Download or read book Bond Graph Methodology written by Wolfgang Borutzky and published by Springer Science & Business Media. This book was released on 2009-11-26 with total page 673 pages. Available in PDF, EPUB and Kindle. Book excerpt: Nowadays, engineering systems are of ever-increasing complexity and must be c- sidered asmultidisciplinary systems composed of interacting subsystems or system components from different engineering disciplines. Thus, an integration of various engineering disciplines, e.g, mechanical, electrical and control engineering in ac- current design approach is required. With regard to the systematic development and analysis of system models,interdisciplinary computer aided methodologies are - coming more and more important. A graphical description formalism particularly suited for multidisciplinary s- tems arebondgraphs devised by Professor Henry Paynter in as early as 1959 at the Massachusetts Institute of Technology (MIT) in Cambridge, Massachusetts, USA and in use since then all over the world. This monograph is devoted exclusively to the bond graph methodology. It gives a comprehensive, in-depth, state-of-the-art presentation including recent results sc- tered over research articles and dissertations and research contributions by the - thor to a number of topics. The book systematically covers the fundamentals of developing bond graphs and deriving mathematical models from them, the recent developments in meth- ology, symbolic and numerical processing of mathematical models derived from bond graphs. Additionally it discusses modern modelling languages, the paradigm of object-oriented modelling, modern software that can be used for building and for processing of bond graph models, and provides a chapter with small case studies illustrating various applications of the methodology.

Book Handbook of Graphs and Networks in People Analytics

Download or read book Handbook of Graphs and Networks in People Analytics written by Keith McNulty and published by CRC Press. This book was released on 2022-06-19 with total page 266 pages. Available in PDF, EPUB and Kindle. Book excerpt: Handbook of Graphs and Networks in People Analytics: With Examples in R and Python covers the theory and practical implementation of graph methods in R and Python for the analysis of people and organizational networks. Starting with an overview of the origins of graph theory and its current applications in the social sciences, the book proceeds to give in-depth technical instruction on how to construct and store graphs from data, how to visualize those graphs compellingly and how to convert common data structures into graph-friendly form. The book explores critical elements of network analysis in detail, including the measurement of distance and centrality, the detection of communities and cliques, and the analysis of assortativity and similarity. An extension chapter offers an introduction to graph database technologies. Real data sets from various research contexts are used for both instruction and for end of chapter practice exercises and a final chapter contains data sets and exercises ideal for larger personal or group projects of varying difficulty level.
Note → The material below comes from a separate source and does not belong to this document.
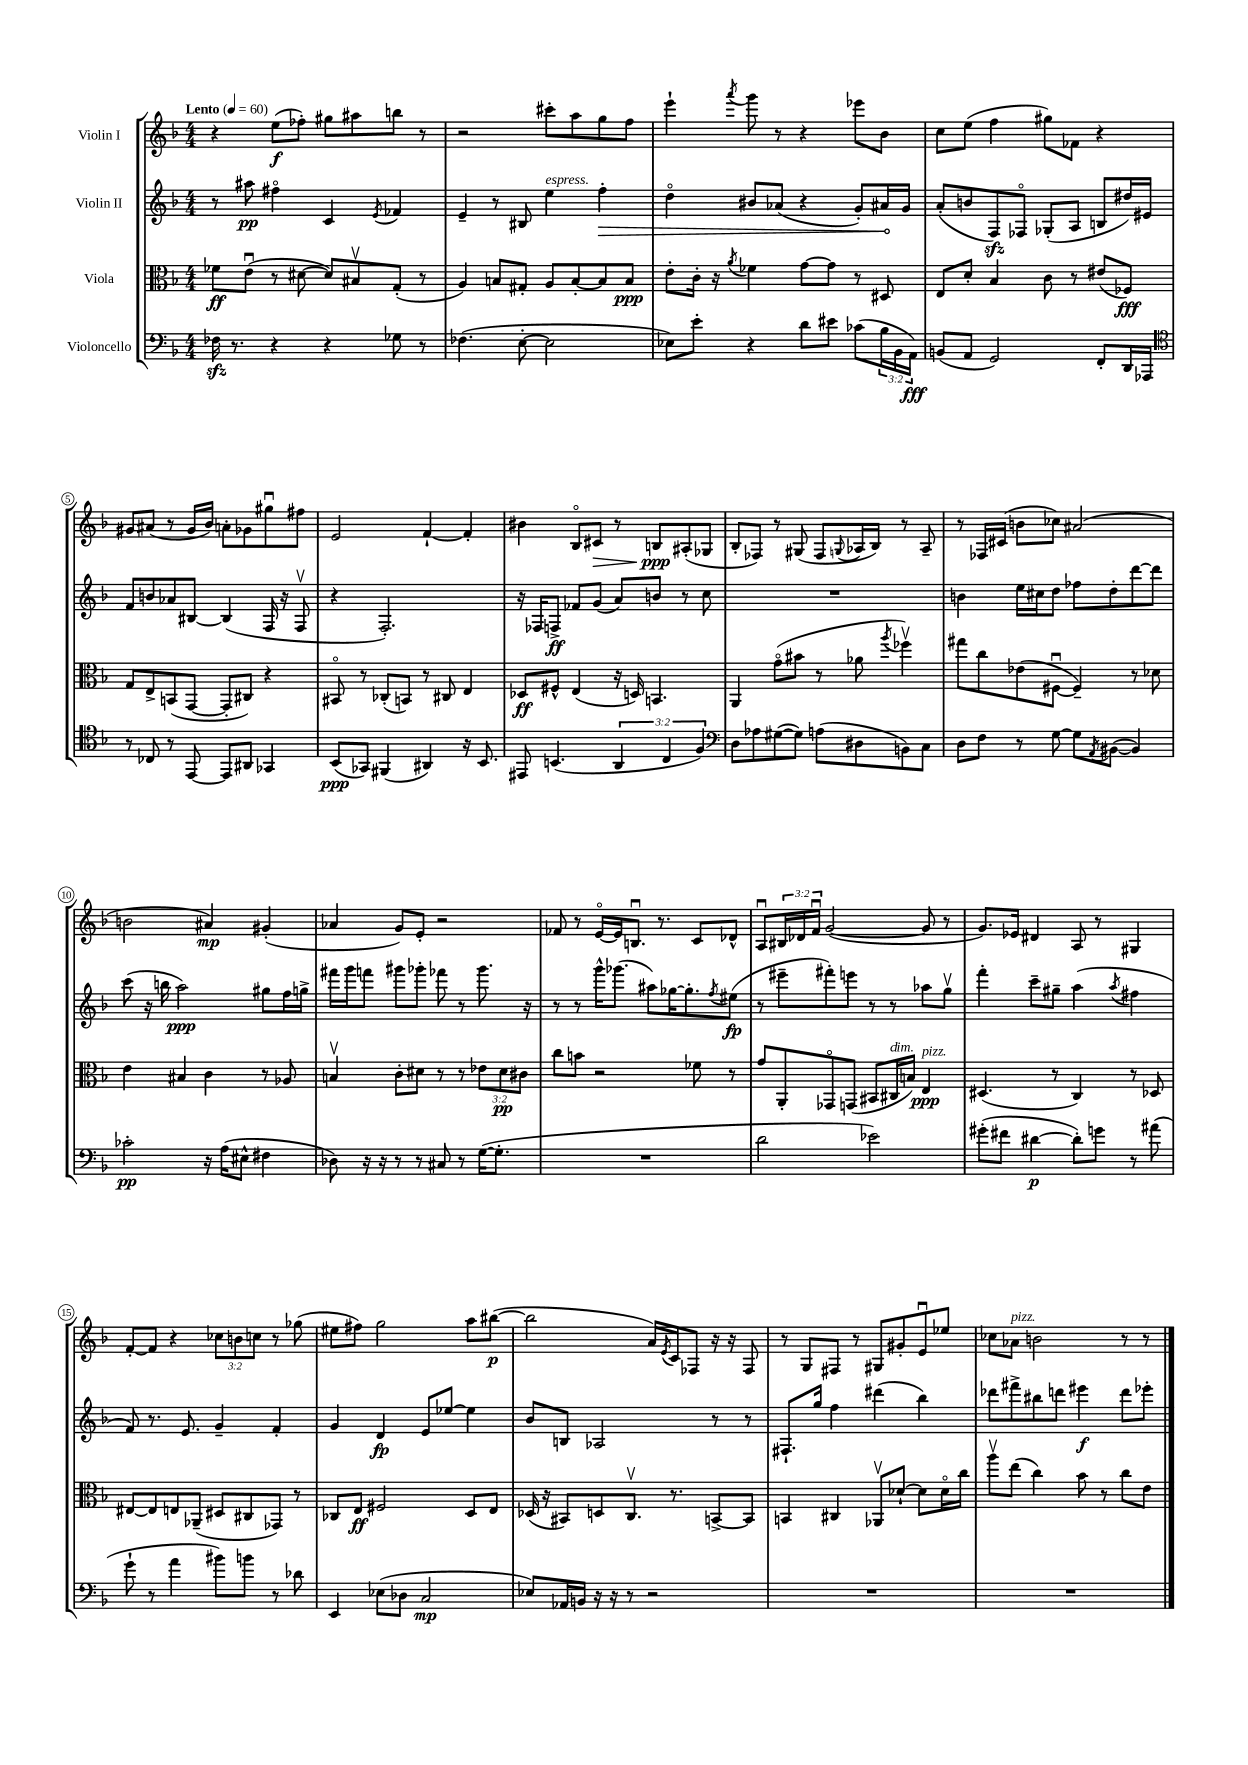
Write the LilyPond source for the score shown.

Key features: Immediately implementable code, with extensive and varied illustrations of graph variants and layouts. Examples and exercises across a variety of real-life contexts including business, politics, education, social media and crime investigation. Dedicated chapter on graph visualization methods. Practical walkthroughs of common methodological uses: finding influential actors in groups, discovering hidden community structures, facilitating diverse interaction in organizations, detecting political alignment, determining what influences connection and attachment. Various downloadable data sets for use both in class and individual learning projects. Final chapter dedicated to individual or group project examples.